As rates get higher, more and more people are considering the option to refinance their mortgage in hopes of finding better terms than the previous one. Despite the potential benefits that refinancing can have on a mortgage, many homeowners choose not to do so. If you’ve ever considered this an option but have apprehensions, check out these top reasons to refinance your home.
You may get a lower interest rate
This is, by far, the most popular reason why many homeowners refinance their mortgage. By getting a lower interest rate, homeowners can get the benefit of smaller payments, or if they prefer, a shorter payment term.
Aside from being able to easily deduct the smaller payments from your monthly budget, you can create a proper payment plan that can follow through with future costs as well.
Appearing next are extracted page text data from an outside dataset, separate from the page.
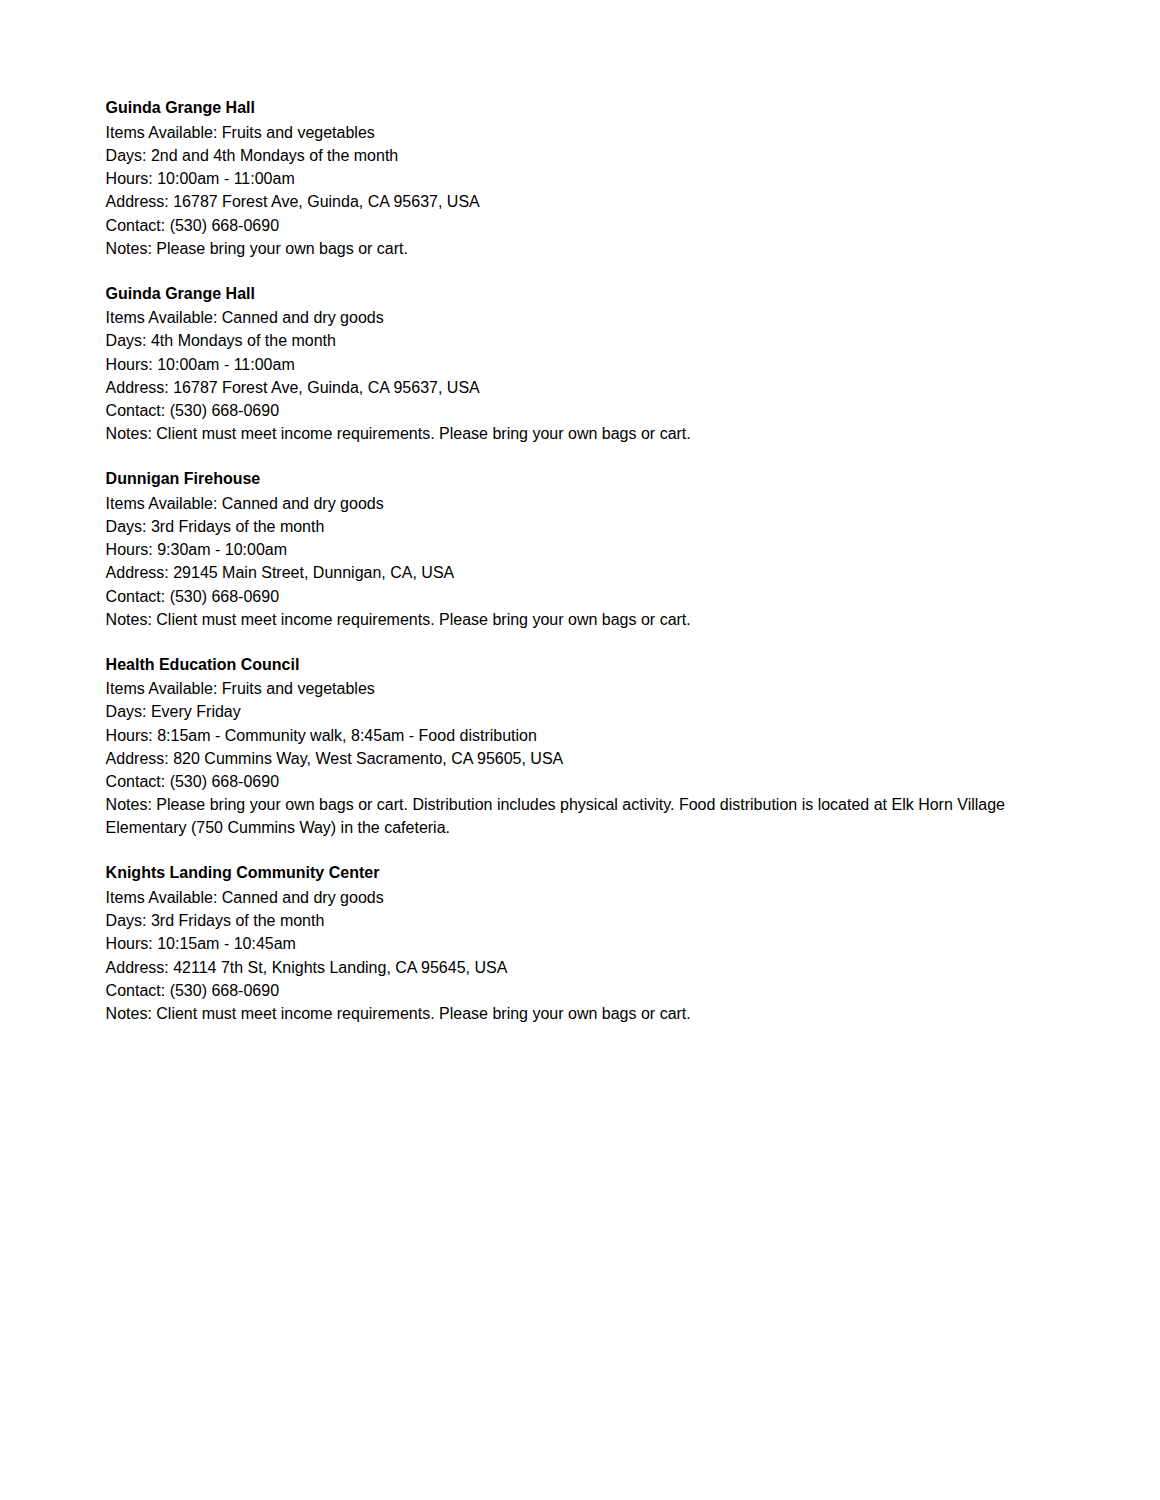Guinda Grange Hall
Items Available: Fruits and vegetables
Days: 2nd and 4th Mondays of the month
Hours: 10:00am - 11:00am
Address: 16787 Forest Ave, Guinda, CA 95637, USA
Contact: (530) 668-0690
Notes: Please bring your own bags or cart.
Guinda Grange Hall
Items Available: Canned and dry goods
Days: 4th Mondays of the month
Hours: 10:00am - 11:00am
Address: 16787 Forest Ave, Guinda, CA 95637, USA
Contact: (530) 668-0690
Notes: Client must meet income requirements. Please bring your own bags or cart.
Dunnigan Firehouse
Items Available: Canned and dry goods
Days: 3rd Fridays of the month
Hours: 9:30am - 10:00am
Address: 29145 Main Street, Dunnigan, CA, USA
Contact: (530) 668-0690
Notes: Client must meet income requirements. Please bring your own bags or cart.
Health Education Council
Items Available: Fruits and vegetables
Days: Every Friday
Hours: 8:15am - Community walk, 8:45am - Food distribution
Address: 820 Cummins Way, West Sacramento, CA 95605, USA
Contact: (530) 668-0690
Notes: Please bring your own bags or cart. Distribution includes physical activity. Food distribution is located at Elk Horn Village Elementary (750 Cummins Way) in the cafeteria.
Knights Landing Community Center
Items Available: Canned and dry goods
Days: 3rd Fridays of the month
Hours: 10:15am - 10:45am
Address: 42114 7th St, Knights Landing, CA 95645, USA
Contact: (530) 668-0690
Notes: Client must meet income requirements. Please bring your own bags or cart.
Moreover, a lower interest rate allows you to save more money (if you haven’t shortened the overall term), which is beneficial if you plan to stay in the home for a prolonged period of time.
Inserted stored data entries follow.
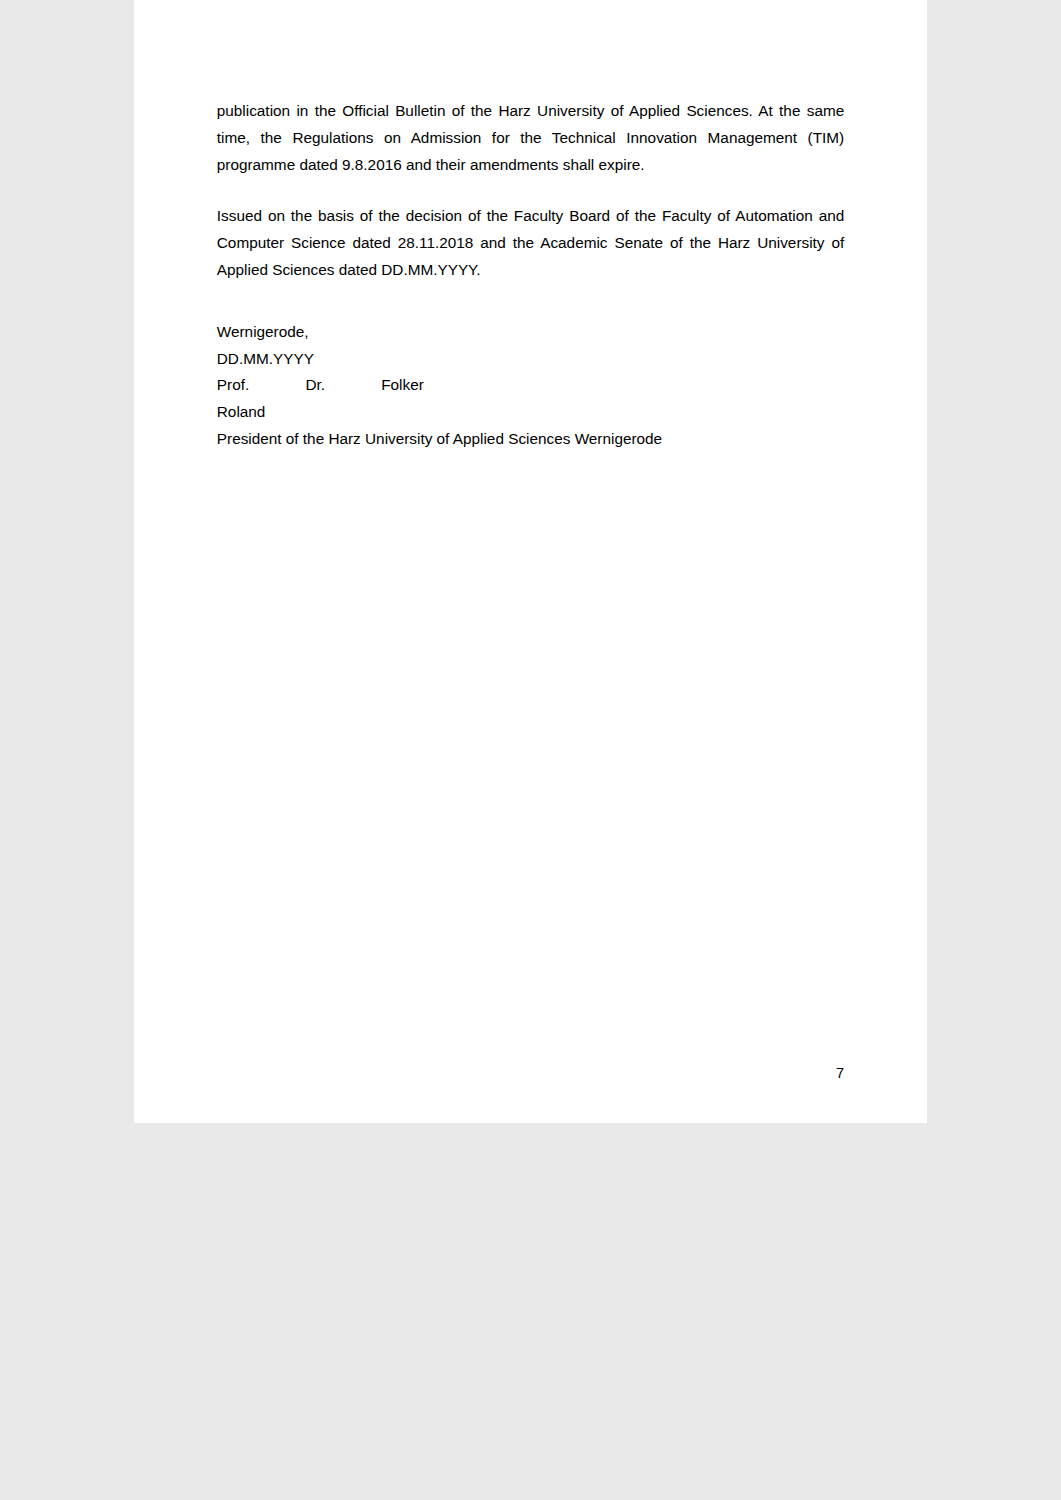publication in the Official Bulletin of the Harz University of Applied Sciences. At the same time, the Regulations on Admission for the Technical Innovation Management (TIM) programme dated 9.8.2016 and their amendments shall expire.
Issued on the basis of the decision of the Faculty Board of the Faculty of Automation and Computer Science dated 28.11.2018 and the Academic Senate of the Harz University of Applied Sciences dated DD.MM.YYYY.
Wernigerode,
DD.MM.YYYY
Prof. Dr. Folker
Roland
President of the Harz University of Applied Sciences Wernigerode
7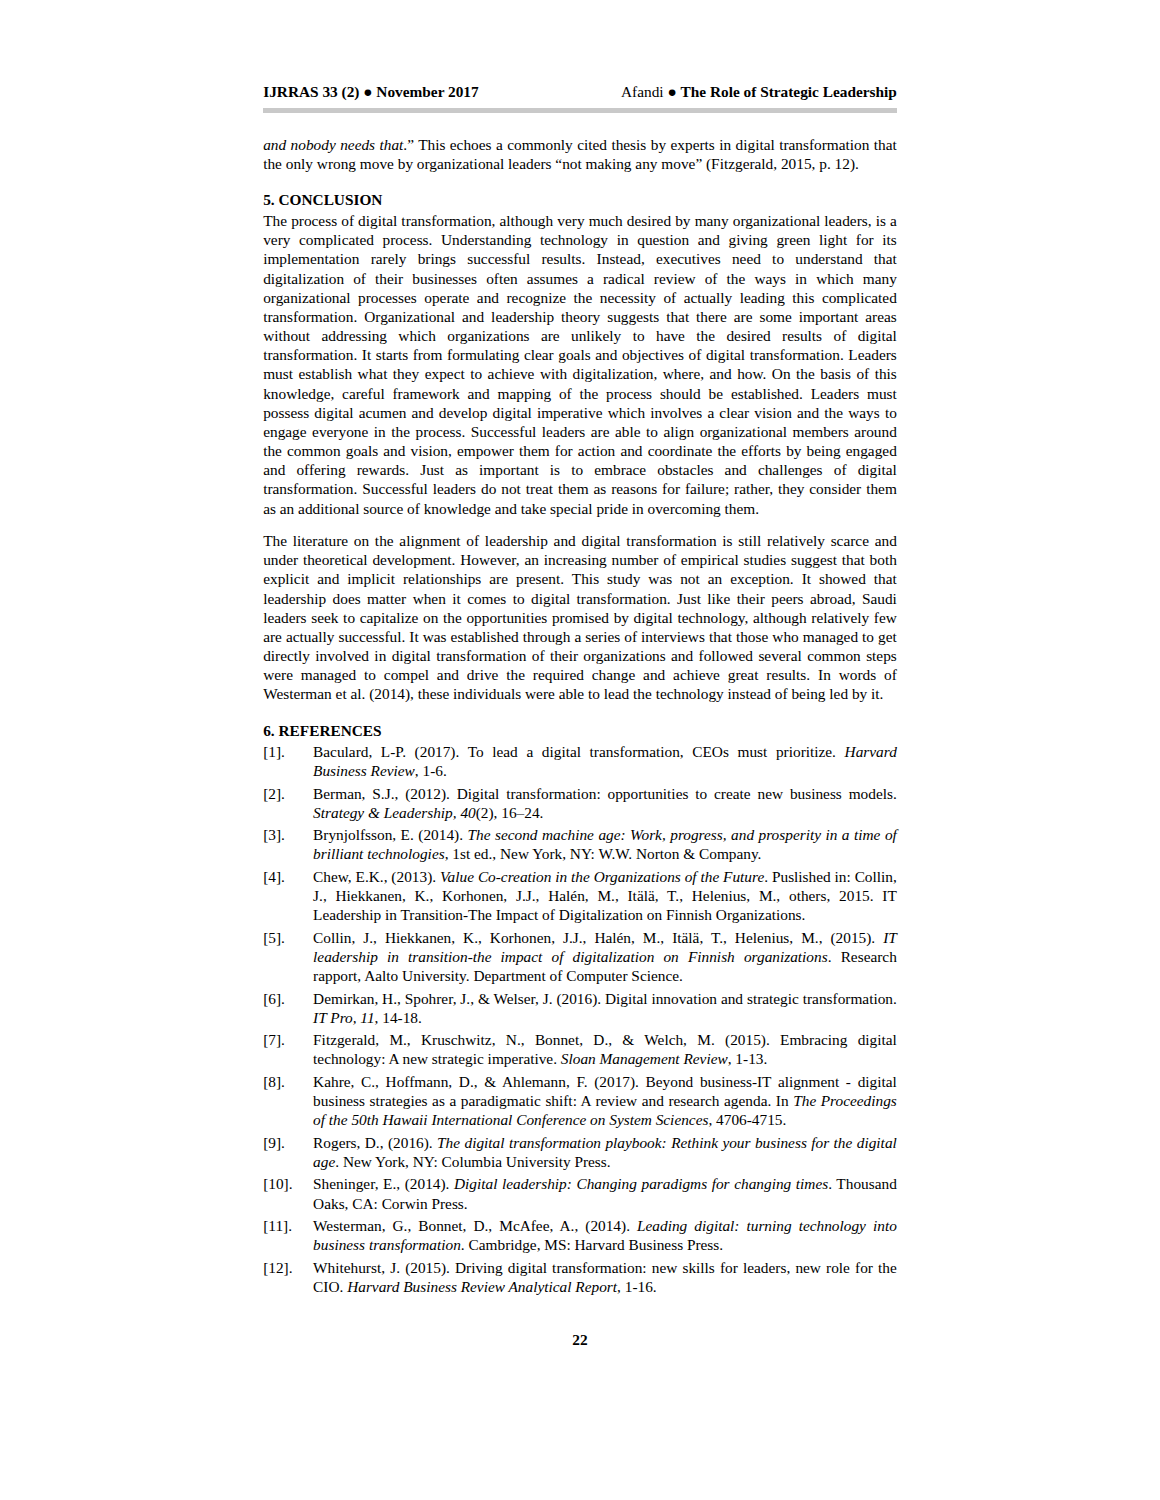IJRRAS 33 (2) ● November 2017
Afandi ● The Role of Strategic Leadership
and nobody needs that.” This echoes a commonly cited thesis by experts in digital transformation that the only wrong move by organizational leaders “not making any move” (Fitzgerald, 2015, p. 12).
5. CONCLUSION
The process of digital transformation, although very much desired by many organizational leaders, is a very complicated process. Understanding technology in question and giving green light for its implementation rarely brings successful results. Instead, executives need to understand that digitalization of their businesses often assumes a radical review of the ways in which many organizational processes operate and recognize the necessity of actually leading this complicated transformation. Organizational and leadership theory suggests that there are some important areas without addressing which organizations are unlikely to have the desired results of digital transformation. It starts from formulating clear goals and objectives of digital transformation. Leaders must establish what they expect to achieve with digitalization, where, and how. On the basis of this knowledge, careful framework and mapping of the process should be established. Leaders must possess digital acumen and develop digital imperative which involves a clear vision and the ways to engage everyone in the process. Successful leaders are able to align organizational members around the common goals and vision, empower them for action and coordinate the efforts by being engaged and offering rewards. Just as important is to embrace obstacles and challenges of digital transformation. Successful leaders do not treat them as reasons for failure; rather, they consider them as an additional source of knowledge and take special pride in overcoming them.
The literature on the alignment of leadership and digital transformation is still relatively scarce and under theoretical development. However, an increasing number of empirical studies suggest that both explicit and implicit relationships are present. This study was not an exception. It showed that leadership does matter when it comes to digital transformation. Just like their peers abroad, Saudi leaders seek to capitalize on the opportunities promised by digital technology, although relatively few are actually successful. It was established through a series of interviews that those who managed to get directly involved in digital transformation of their organizations and followed several common steps were managed to compel and drive the required change and achieve great results. In words of Westerman et al. (2014), these individuals were able to lead the technology instead of being led by it.
6. REFERENCES
[1]. Baculard, L-P. (2017). To lead a digital transformation, CEOs must prioritize. Harvard Business Review, 1-6.
[2]. Berman, S.J., (2012). Digital transformation: opportunities to create new business models. Strategy & Leadership, 40(2), 16–24.
[3]. Brynjolfsson, E. (2014). The second machine age: Work, progress, and prosperity in a time of brilliant technologies, 1st ed., New York, NY: W.W. Norton & Company.
[4]. Chew, E.K., (2013). Value Co-creation in the Organizations of the Future. Puslished in: Collin, J., Hiekkanen, K., Korhonen, J.J., Halén, M., Itälä, T., Helenius, M., others, 2015. IT Leadership in Transition-The Impact of Digitalization on Finnish Organizations.
[5]. Collin, J., Hiekkanen, K., Korhonen, J.J., Halén, M., Itälä, T., Helenius, M., (2015). IT leadership in transition-the impact of digitalization on Finnish organizations. Research rapport, Aalto University. Department of Computer Science.
[6]. Demirkan, H., Spohrer, J., & Welser, J. (2016). Digital innovation and strategic transformation. IT Pro, 11, 14-18.
[7]. Fitzgerald, M., Kruschwitz, N., Bonnet, D., & Welch, M. (2015). Embracing digital technology: A new strategic imperative. Sloan Management Review, 1-13.
[8]. Kahre, C., Hoffmann, D., & Ahlemann, F. (2017). Beyond business-IT alignment - digital business strategies as a paradigmatic shift: A review and research agenda. In The Proceedings of the 50th Hawaii International Conference on System Sciences, 4706-4715.
[9]. Rogers, D., (2016). The digital transformation playbook: Rethink your business for the digital age. New York, NY: Columbia University Press.
[10]. Sheninger, E., (2014). Digital leadership: Changing paradigms for changing times. Thousand Oaks, CA: Corwin Press.
[11]. Westerman, G., Bonnet, D., McAfee, A., (2014). Leading digital: turning technology into business transformation. Cambridge, MS: Harvard Business Press.
[12]. Whitehurst, J. (2015). Driving digital transformation: new skills for leaders, new role for the CIO. Harvard Business Review Analytical Report, 1-16.
22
A fixed rate is better than an adjustable one
Even though an adjustable rate mortgage seemed like a good idea, fluctuating rates and inflation are scary concepts which give many homeowners nightmares. That’s why experts always recommend that a predictable interest rate, even if it is a little higher, is better than an unpredictable one that gives minimal savings in the meantime. This is especially the case if you have other unpredictable expenses that you simply can’t account for.
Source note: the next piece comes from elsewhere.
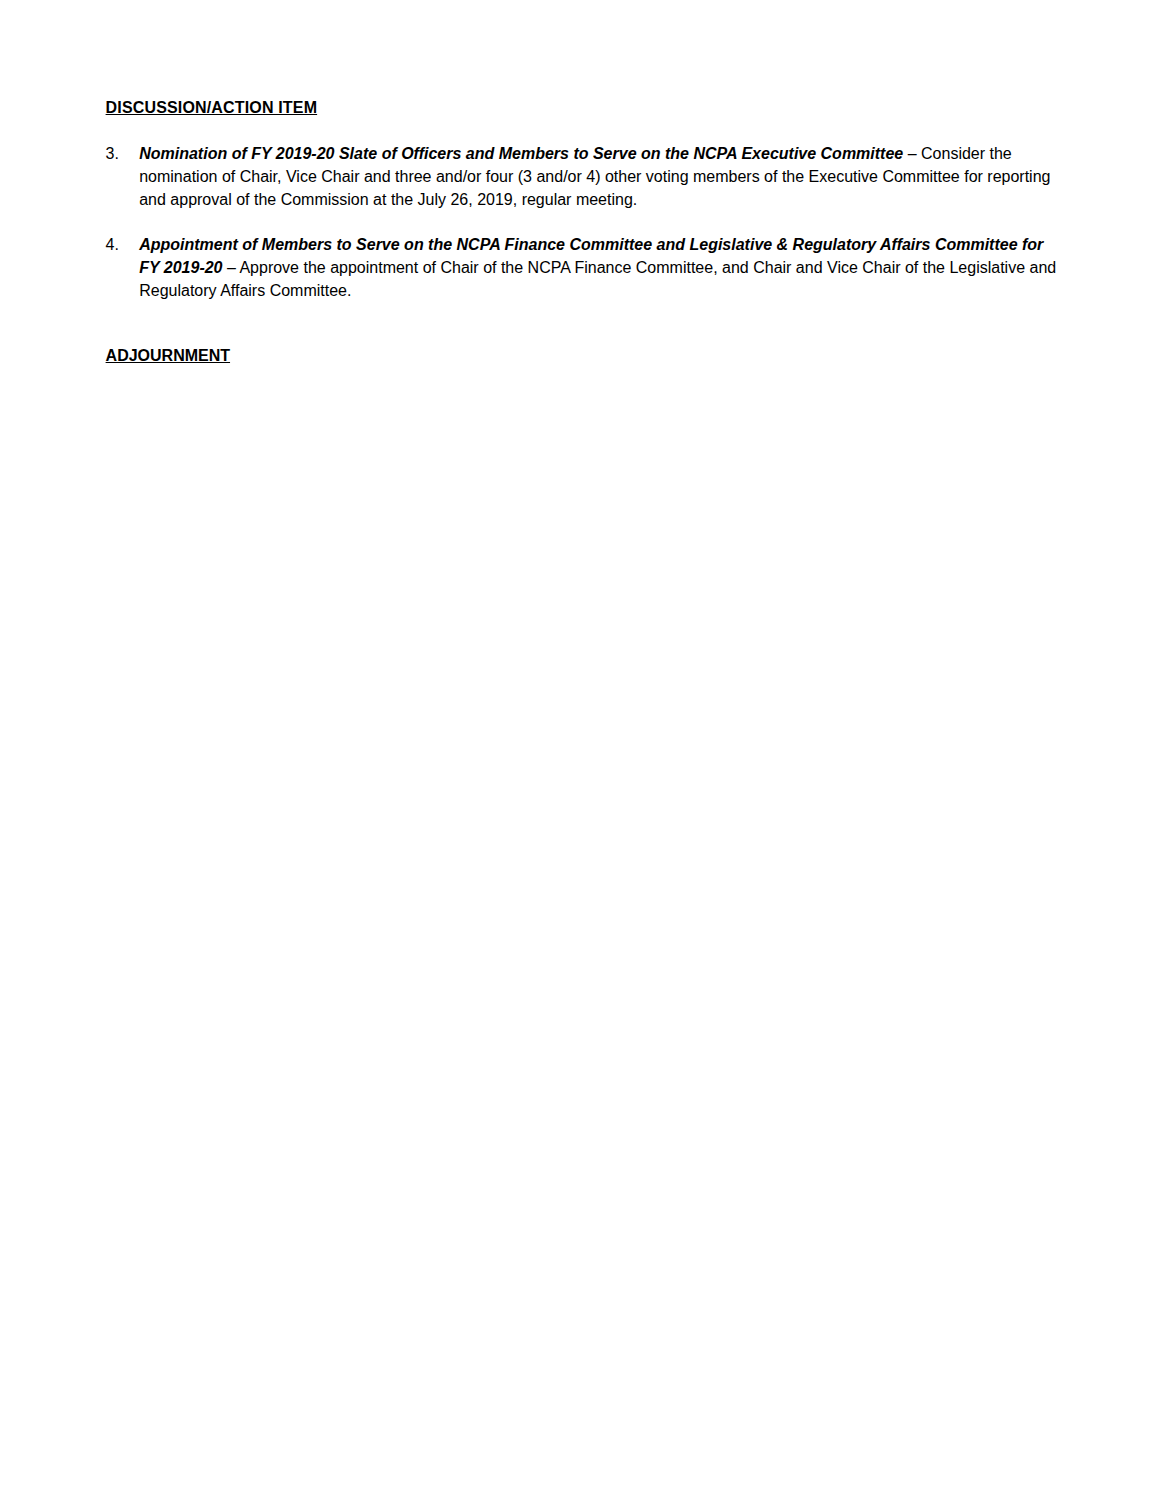DISCUSSION/ACTION ITEM
3. Nomination of FY 2019-20 Slate of Officers and Members to Serve on the NCPA Executive Committee – Consider the nomination of Chair, Vice Chair and three and/or four (3 and/or 4) other voting members of the Executive Committee for reporting and approval of the Commission at the July 26, 2019, regular meeting.
4. Appointment of Members to Serve on the NCPA Finance Committee and Legislative & Regulatory Affairs Committee for FY 2019-20 – Approve the appointment of Chair of the NCPA Finance Committee, and Chair and Vice Chair of the Legislative and Regulatory Affairs Committee.
ADJOURNMENT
You have a better credit score now
Not having an adequate credit score at the time of purchase may have led you to a mortgage with higher interest rates. In the case that you’re considering mortgage refinancing but the rates haven’t really improved, you can use your better credit score to get yourself a lower rate.
You can withdraw built-up equity on your home
If you have built up the real property value of your home, refinancing your home mortgage allows you to cash out and save money for bigger expenses like vacations, tuition fees or even a home renovation. This is considered to be a better option than using credit cards to pay for bigger expenses, because of how they have higher interest rates.
Allows you to change the terms and names in a mortgage
In certain circumstances like marriage, the death of a partner, or divorce, it’s likely that you’ll want to change the terms of the mortgage. Specifically, you need to change the names of the people on the mortgage and for this, a refinance is necessary.
Restructure your payment plan
Even in the case that you’re able to pay off a large portion of your mortgage, you would still have to make the same payment each month unless you’re completely paying it off. Refinancing your mortgage lets you pay off a lump sum so that you can leverage the benefit of being able to repay in smaller payments later on.
These are some of the best reasons why you should refinance your mortgage, especially if you’ve found your dream home that you intend to keep for a long time.